(Beginning of Study text)

Babylon and the Great Commission

Throughout the remainder of Biblical history, Babylon will become representative of the enemies of God, a namesake for human pride, rebellion, and depravity.

But there is good news. The undoing of Babel has begun. The dispersion and confusion, the cultural and racial tensions, the language barriers, the wars between nations — all of this will come to an end.

The beginning of the end has come through Christ’s work and through the Holy Spirit of God at Pentecost where those from many nations were miraculously hearing the works of God told in their own languages.

The beginning of the end of Babylon came when the Lord Jesus sent his church to the nations.

Acts 1:8 (ESV) — But you will receive power when the Holy Spirit has come upon you, and you will be my witnesses in Jerusalem and in all Judea and Samaria, and to the end of the earth.”

Babylon will ultimately be destroyed

And though God was patient in the days of Babel and did not destroy them in their wickedness, God will ultimately and completely bring judgement to those who will not submit to his rule.

(End of Study text)

#### [Tasks for this exercise]
- 1) Decide whether each statement agrees with the Babylon text. For each, answer yes or no and quote the words that decide it. (a) God destroyed the people of Babel in their wickedness. (b) At Pentecost, people from many nations heard the works of God told in their own languages. (c) The beginning of the end of Babylon came when the Lord Jesus sent his church to the nations.
- 2) Copy the part of the Babylon text between "Babylon and the" and "their own languages.", inclusive.

(Beginning of Material provided)

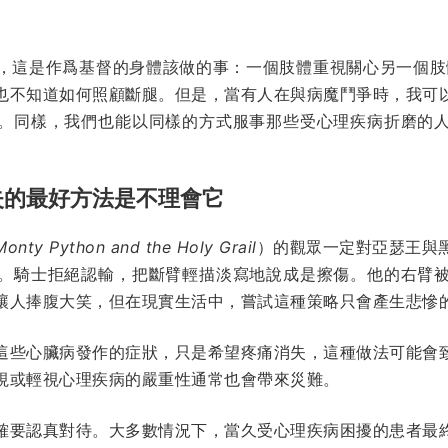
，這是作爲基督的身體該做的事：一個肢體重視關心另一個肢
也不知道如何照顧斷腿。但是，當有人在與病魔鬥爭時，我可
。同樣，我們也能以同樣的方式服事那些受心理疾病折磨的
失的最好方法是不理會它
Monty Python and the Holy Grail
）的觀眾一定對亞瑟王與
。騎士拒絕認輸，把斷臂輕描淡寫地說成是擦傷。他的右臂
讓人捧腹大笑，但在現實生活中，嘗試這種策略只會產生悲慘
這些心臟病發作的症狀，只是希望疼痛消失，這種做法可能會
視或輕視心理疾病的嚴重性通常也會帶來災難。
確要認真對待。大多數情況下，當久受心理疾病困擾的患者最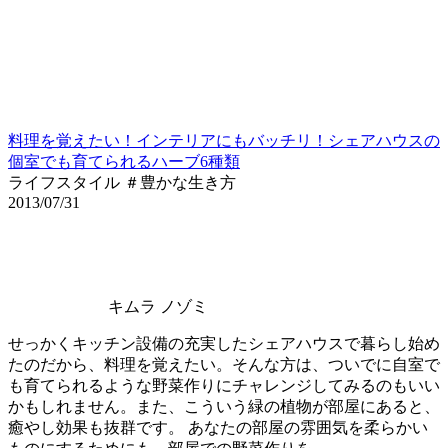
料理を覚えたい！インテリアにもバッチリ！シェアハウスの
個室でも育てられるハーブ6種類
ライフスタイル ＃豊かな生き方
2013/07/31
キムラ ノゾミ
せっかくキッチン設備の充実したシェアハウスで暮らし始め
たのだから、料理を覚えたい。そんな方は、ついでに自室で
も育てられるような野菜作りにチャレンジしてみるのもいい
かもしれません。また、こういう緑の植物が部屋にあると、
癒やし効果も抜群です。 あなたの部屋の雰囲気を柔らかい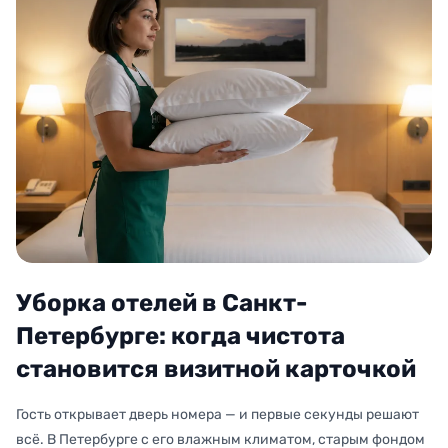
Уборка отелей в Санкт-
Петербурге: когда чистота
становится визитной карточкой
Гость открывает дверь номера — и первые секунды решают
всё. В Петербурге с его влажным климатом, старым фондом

(End of Material provided)
(Beginning of Material provided)

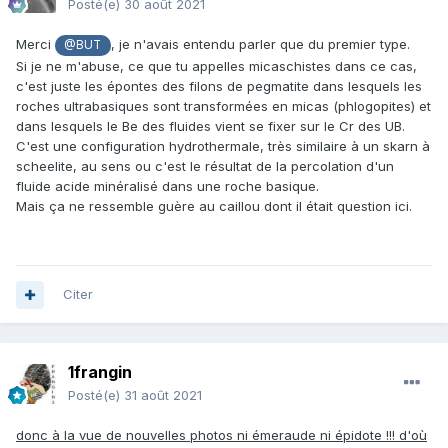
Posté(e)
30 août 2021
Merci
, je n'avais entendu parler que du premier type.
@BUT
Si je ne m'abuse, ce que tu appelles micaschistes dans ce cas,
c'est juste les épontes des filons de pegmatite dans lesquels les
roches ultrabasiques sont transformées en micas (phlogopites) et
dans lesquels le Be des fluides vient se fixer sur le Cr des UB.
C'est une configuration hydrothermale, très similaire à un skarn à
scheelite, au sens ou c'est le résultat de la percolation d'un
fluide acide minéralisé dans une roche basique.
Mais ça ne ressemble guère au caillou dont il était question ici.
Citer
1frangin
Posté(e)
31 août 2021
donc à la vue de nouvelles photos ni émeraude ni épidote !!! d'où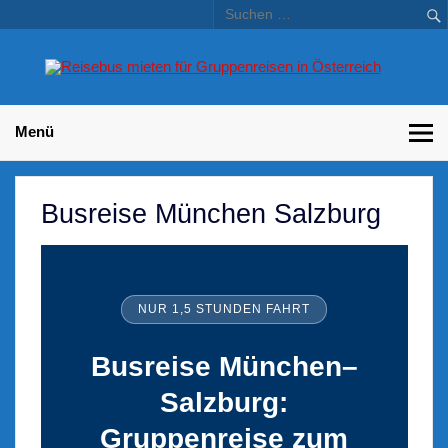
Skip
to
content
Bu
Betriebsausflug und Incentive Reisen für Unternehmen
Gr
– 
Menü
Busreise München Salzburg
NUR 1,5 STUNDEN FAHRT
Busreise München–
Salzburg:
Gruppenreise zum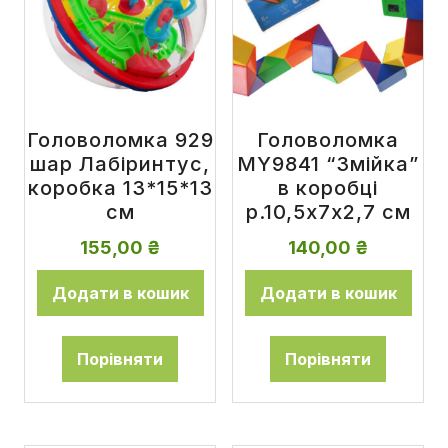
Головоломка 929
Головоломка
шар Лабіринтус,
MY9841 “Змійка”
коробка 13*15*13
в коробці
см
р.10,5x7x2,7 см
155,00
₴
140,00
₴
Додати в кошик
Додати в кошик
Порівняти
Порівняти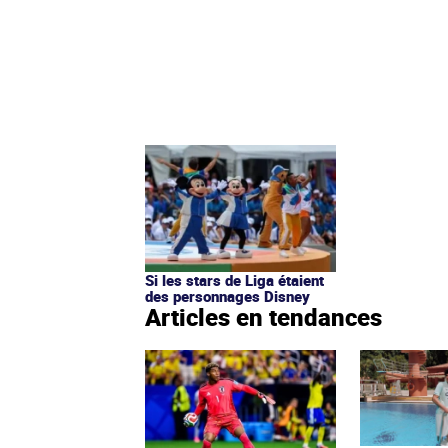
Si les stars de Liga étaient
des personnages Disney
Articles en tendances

(End of Material provided)

#### [Solutions by task]
- 1)
(a) No: "God was patient in the days of Babel and did not destroy them in their wickedness"
(b) Yes: "those from many nations were miraculously hearing the works of God told in their own languages"
(c) Yes: "The beginning of the end of Babylon came when the Lord Jesus sent his church to the nations."

- 2)
Babylon and the Great Commission

Throughout the remainder of Biblical history, Babylon will become representative of the enemies of God, a namesake for human pride, rebellion, and depravity.

But there is good news. The undoing of Babel has begun. The dispersion and confusion, the cultural and racial tensions, the language barriers, the wars between nations — all of this will come to an end.

The beginning of the end has come through Christ’s work and through the Holy Spirit of God at Pentecost where those from many nations were miraculously hearing the works of God told in their own languages.